Hand pulled handles and lugs are added where and when in
need. I use a limited selection of glazes which are self-made and emphasize the details I have made in the clay.
My main influences are British potters of the 20th century and antique pots from the Mediterranean."

Grégoire Donker
Grégoire Donker has been producing sculptures for over 30 years. Son of a sculptor, he grew up in France close to nature and has been a student of it for life.
From a young age he demonstrated an aptitude for form and function always trying to get to the core of the subject at hand. Always trying to capture the essence of the subjects that he studies and pushes for the highest quality. All his works from wax model to finished artwork in bronze are done by him to ensure that the concept stays closest to his Heart.

Linda Baillie
Linda first started modelling in clay at a Battersea Art School evening class in the 1980s, but her career at that stage was in publishing and she had just had four children's books of her own published. It wasn't until moving to Oxfordshire in the 1990s and enrolling in various life classes under the expert tutelage of a range of inspiring sculptors, that Linda resumed sculpting. She was a member of the Bicester Sculpture Group for over fifteen years, where she learnt to cast her own pieces in bronze resin and now has work produced in bronze. Linda now works out of her own studio, a converted piggery attached to a barn at her home in the Cotswolds. Elected a member of the Oxford Art Society in 2001, she became a founder member of the Oxford Sculptors Group in 2002. LInda has exhibited widely and her work has been illustrated in magazines and the Mitchell Beazley book, ' English Country Interiors'.


Ana + Betânia
Ana + Betânia are Ana Cruz and Maria de Betânia (b. 1983).

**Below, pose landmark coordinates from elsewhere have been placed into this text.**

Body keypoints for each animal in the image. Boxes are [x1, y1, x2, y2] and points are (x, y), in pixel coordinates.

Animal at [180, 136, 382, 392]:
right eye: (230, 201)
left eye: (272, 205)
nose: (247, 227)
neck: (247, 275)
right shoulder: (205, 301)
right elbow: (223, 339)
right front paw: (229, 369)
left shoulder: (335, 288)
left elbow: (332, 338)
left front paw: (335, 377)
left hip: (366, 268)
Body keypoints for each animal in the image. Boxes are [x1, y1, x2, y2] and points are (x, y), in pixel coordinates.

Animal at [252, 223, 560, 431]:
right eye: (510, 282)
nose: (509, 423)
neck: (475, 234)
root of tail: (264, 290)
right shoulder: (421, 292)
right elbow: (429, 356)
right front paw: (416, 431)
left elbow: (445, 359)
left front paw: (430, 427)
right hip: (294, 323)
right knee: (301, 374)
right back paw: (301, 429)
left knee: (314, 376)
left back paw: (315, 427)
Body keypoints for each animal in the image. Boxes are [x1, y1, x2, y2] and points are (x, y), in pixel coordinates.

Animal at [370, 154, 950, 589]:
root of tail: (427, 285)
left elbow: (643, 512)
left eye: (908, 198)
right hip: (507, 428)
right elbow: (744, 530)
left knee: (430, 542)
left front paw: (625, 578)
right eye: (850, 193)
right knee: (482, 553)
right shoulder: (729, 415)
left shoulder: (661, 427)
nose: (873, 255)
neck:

Ana and Betânia started working together on sculptural ceramics back in 2012, in an academic research program on ceramics in the Fine Arts Faculty of Lisbon.

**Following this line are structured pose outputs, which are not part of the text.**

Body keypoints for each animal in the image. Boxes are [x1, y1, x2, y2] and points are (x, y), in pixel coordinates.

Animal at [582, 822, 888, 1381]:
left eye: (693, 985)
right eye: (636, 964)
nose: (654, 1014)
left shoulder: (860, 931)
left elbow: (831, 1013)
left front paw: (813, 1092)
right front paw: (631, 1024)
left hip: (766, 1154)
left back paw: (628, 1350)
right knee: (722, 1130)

They are now based in Caldas da Rainha, a city known for its ceramics production both in industry and traditional handcraft.
Their body of work is often influenced by Portuguese popular ceramics, but the concepts and subjects they bring up are way far from traditional.
Conceptually, an analysis about the feminine is proposed. Not “The Feminine” as a solemn, philosophical idea, but the time-permeable feminine being, visible through the multiple and complex mutations that women suffer involuntary throughout their existential march.
The duo appropriates a surreal, humorous language, deconstructing the human body (both male and female), so to build visual metaphors that appeal both to tenderness and delicacy… in a perverted, twisted way.
Playful and brutal at the same time.
Liz Watts
"I trained as Veterinary surgeon in Edinburgh and Worked in large and small animal practice for 10 years.
In 1992 I moved to France, there I studied decorative porcelain painting and between 1998-2002 sculpture and ceramics at l'Atelier des Beaux-Arts Henri Matisse, Creil, France I have been elected a full member the United Society of Artists.
In April 2016 my work won First prize at their Annual exhibition at the Bankside Gallery, Southbank. In 2015 I received a 5* ‘Outstanding’ review for my joint installation on The Edinburgh Festival Fringe. In 2016 the gallery Invited me back with an installation ‘Beached’ in which I collaborated with poets and storytellers. Each of these installations has subsequently been exhibited in other venues including Art in Clay,Hatfield; Valentines Clays, Stoke on Trent; Artmaze, Barge house, London and Bath Royal Literary and Scientific Institute I regularly exhibit at Art in Clay in Hatfield and Farnham."